• [Exercise brief] Return every line below as is, leaving out the pictures.

Start of Material to process

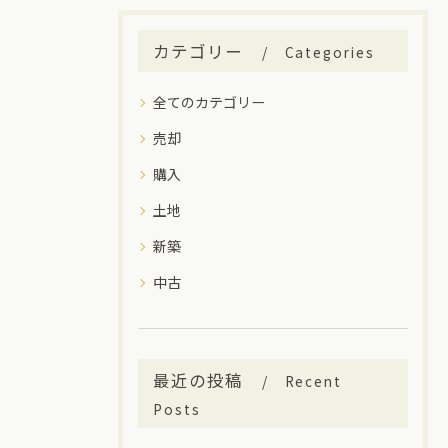
カテゴリー
Categories
全てのカテゴリー
売却
購入
土地
新築
中古
最近の投稿
Recent
Posts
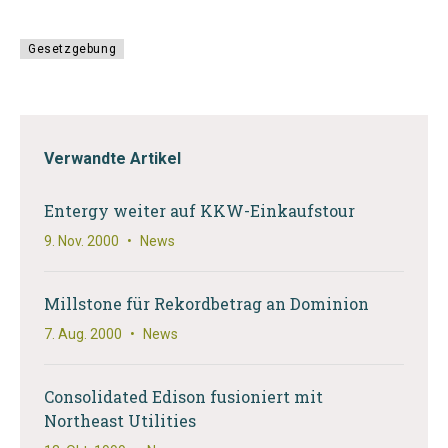
Gesetzgebung
Verwandte Artikel
Entergy weiter auf KKW-Einkaufstour
9. Nov. 2000
•
News
Millstone für Rekordbetrag an Dominion
7. Aug. 2000
•
News
Consolidated Edison fusioniert mit
Northeast Utilities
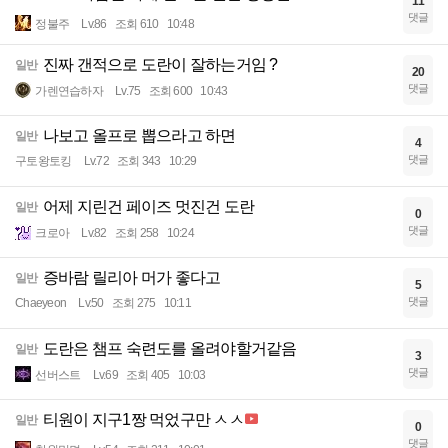
11
댓글
정불주
Lv.86
조회 610
10:48
진짜 갠적으로 도란이 잘하는거임 ?
일반
20
댓글
가렌연습하자
Lv.75
조회 600
10:43
나보고 올프로 뽑으라고 하면
일반
4
댓글
구토왕토킹
Lv.72
조회 343
10:29
어제 지린건 페이즈 멋진건 도란
일반
0
댓글
크로아
Lv.82
조회 258
10:24
증바람 릴리아 머가 좋다고
일반
5
댓글
Chaeyeon
Lv.50
조회 275
10:11
도란은 챔프 숙련도를 올려야할거같음
일반
3
댓글
선버스트
Lv.69
조회 405
10:03
티원이 지구1짱 먹었구만 ㅅㅅ
일반
0
댓글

End of Material to process

• [Task answer]
カテゴリー
Categories
全てのカテゴリー
売却
購入
土地
新築
中古
最近の投稿
Recent
Posts
Gesetzgebung
Verwandte Artikel
Entergy weiter auf KKW-Einkaufstour
9. Nov. 2000
•
News
Millstone für Rekordbetrag an Dominion
7. Aug. 2000
•
News
Consolidated Edison fusioniert mit
Northeast Utilities
11
댓글
정불주
Lv.86
조회 610
10:48
진짜 갠적으로 도란이 잘하는거임 ?
일반
20
댓글
가렌연습하자
Lv.75
조회 600
10:43
나보고 올프로 뽑으라고 하면
일반
4
댓글
구토왕토킹
Lv.72
조회 343
10:29
어제 지린건 페이즈 멋진건 도란
일반
0
댓글
크로아
Lv.82
조회 258
10:24
증바람 릴리아 머가 좋다고
일반
5
댓글
Chaeyeon
Lv.50
조회 275
10:11
도란은 챔프 숙련도를 올려야할거같음
일반
3
댓글
선버스트
Lv.69
조회 405
10:03
티원이 지구1짱 먹었구만 ㅅㅅ
일반
0
댓글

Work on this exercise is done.